The president was already feeling especially vulnerable — and a deep “sense of paranoia,” in the words of one confidant — in the wake of his devastating portrayal in Woodward’s book. He was upset that so many in his orbit seemed to have spoken with the veteran Washington Post investigative journalist, and had begun peppering staffers with questions about who Woodward’s sources were.

Trump already felt that he had a dwindling circle of people who he could trust, a senior administration official said. According to one Trump friend, he fretted after Wednesday’s op-ed that he could only trust his children.

 

Both inside the White House and in Trump’s broader orbit, aides and confidants scrambled to identify the anonymous official, windmilling in all directions; within just hours of publication, they privately offered up roughly a dozen different theories and suggested traitors.

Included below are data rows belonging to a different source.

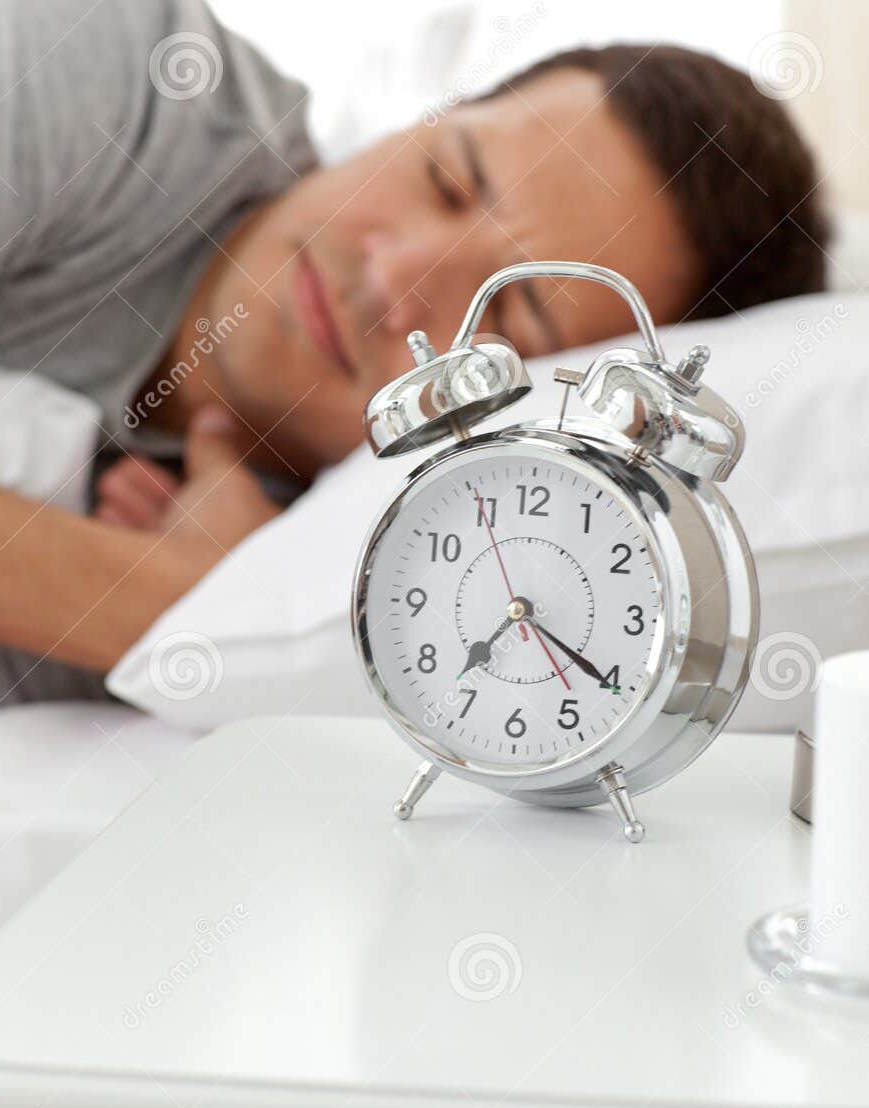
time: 7:20
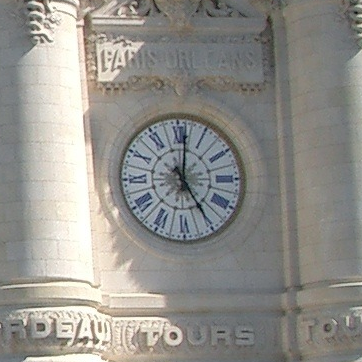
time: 5:01
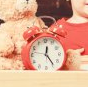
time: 12:24
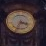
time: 3:35
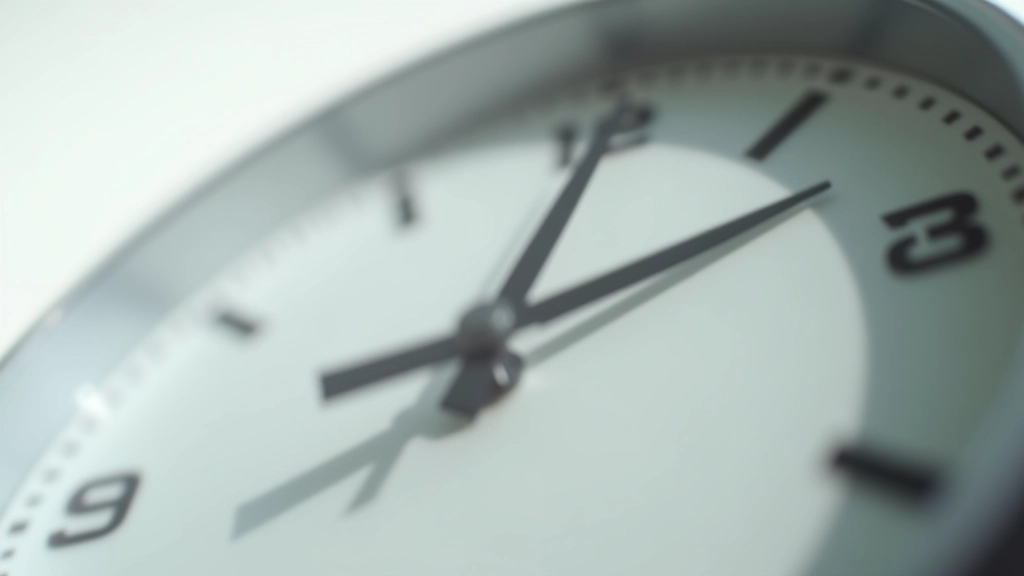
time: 12:07
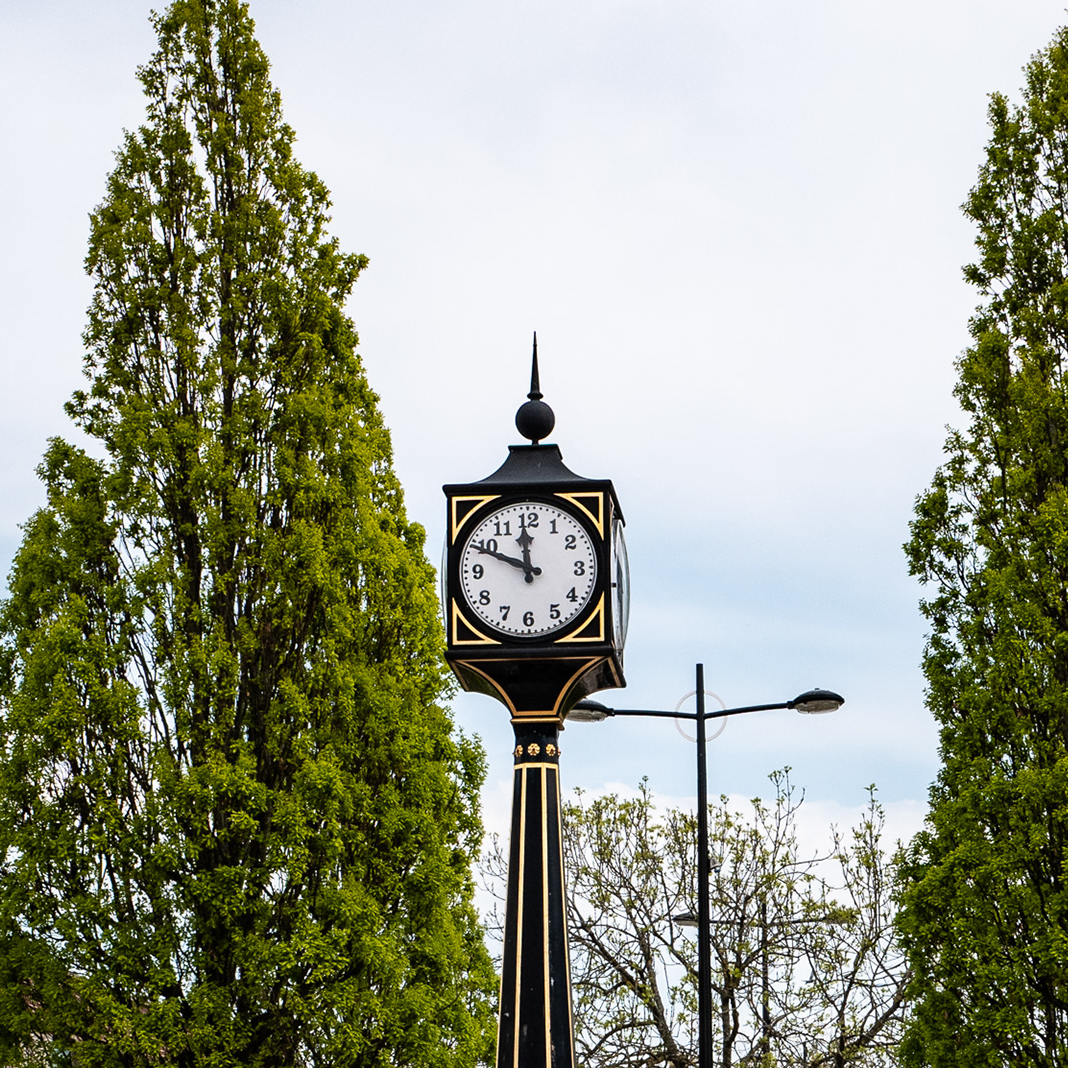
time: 11:48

One aide, for example, suggested a staffer seeking glory and secretly hoping to get caught, while another mused that the official was likely a low-level staffer in a peripheral agency. Others wondered aloud just what constituted a “senior official in the Trump administration.”

 

Brinkley said the most analogous example of disloyalty and advisers disregarding the president’s wishes was in Richard Nixon’s final year as president. He explained that Nixon would “bark crazy orders” to aides that they intentionally disregarded.

“You’d have to go back to Hans Christian Andersen, ‘The Emperor Has No Clothes,’ to see this syndrome where the president’s reality happens to be so different from his own senior advisers,” Brinkley said.